Most cosmic ray measurements have been done with short experiments. Having a long-term yardstick will be crucial for planning future manned missions to Mars or beyond, experts say.
Spectrometer to Run Indefinitely
AMS was originally scheduled to launch in 2005, but after the 2003 Columbia space shuttle disaster, NASA drastically cut nonessential space shuttle missions like the one that would have carried the AMS.
Then, after finally earning a spot for the AMS on a July 2010 space shuttle launch, principal investigator Sam Ting decided to replace the device's electromagnet.
The cryogenic superconducting magnet had enough coolant to last for three years, said Ting, AMS spokesperson and physicist at MIT and CERN.
"After three years, we could have refueled the helium, but then they decided not to fly the shuttle anymore," he said.

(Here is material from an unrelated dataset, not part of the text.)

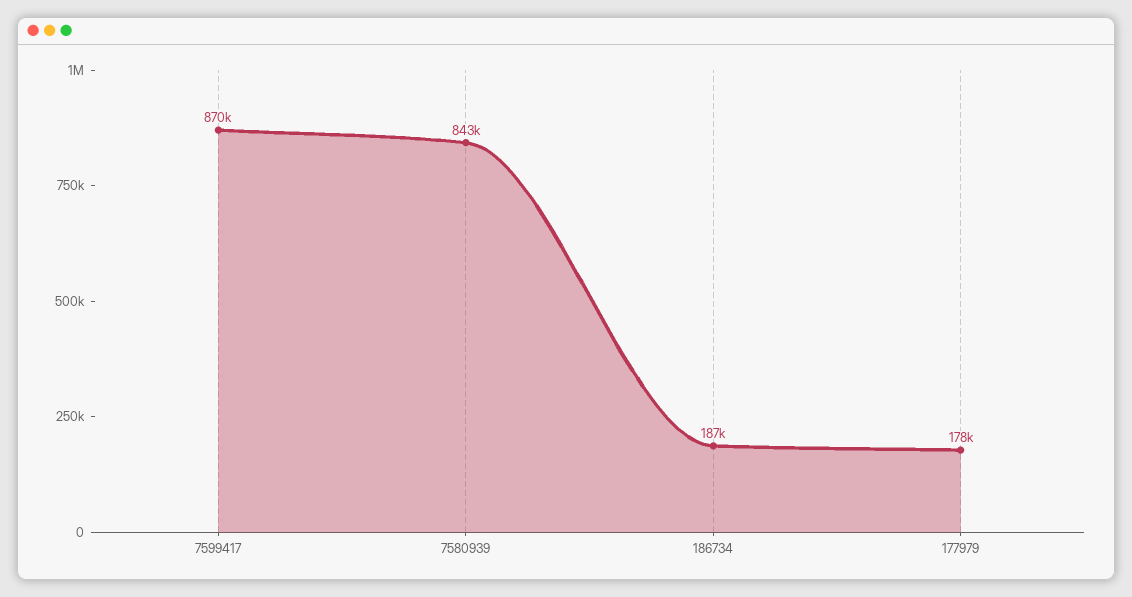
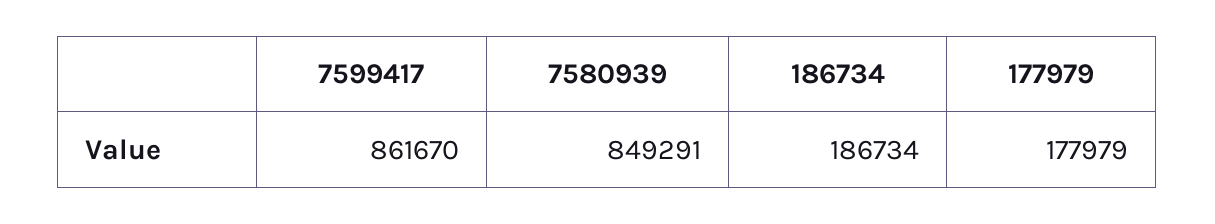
7599417: 870000 -> 861670
7580939: 843000 -> 849291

The space station itself is expected to run until 2020 or even 2028. With its new, weaker magnet, which doesn't require coolant, the AMS is expected to run indefinitely—or until the space station itself comes down.
It took just a few months to replace the magnet, but the decision was "agonizing," since it would mean postponing the AMS's launch, according to the University of Perugia's Battiston.
In retrospect, he said, "it was a very wise choice."
Superconducting Magnet Drawback
The one drawback to removing the supermagnet? NASA had thought that superconducting magnets, in addition to helping measure space radiation, could help shield astronauts from it.
"There is potential in the future that you could use superconducting magnets to block high-energy radiation that would hurt astronauts," NASA's Martin said.
"As the NASA project manager, I was a little disappointed in the fact that we wouldn't be able to operate a working superconducting magnet in space," he said.
But, Martin added, the team did gather ground-based data that would be helpful for future missions—and the intact magnet sits at CERN.
While data will be beamed down from AMS the minute it's turned on, principal investigator Ting expects data analysis will take a long time.
"We're going to publish very slowly, very carefully," he said.
He's not afraid of being scooped: AMS took 17 years of planning and $1.5 billion.
"For the next 30 years, I doubt anybody will put a magnetic spectrometer into space. I don't think anybody else will be foolish enough to repeat it."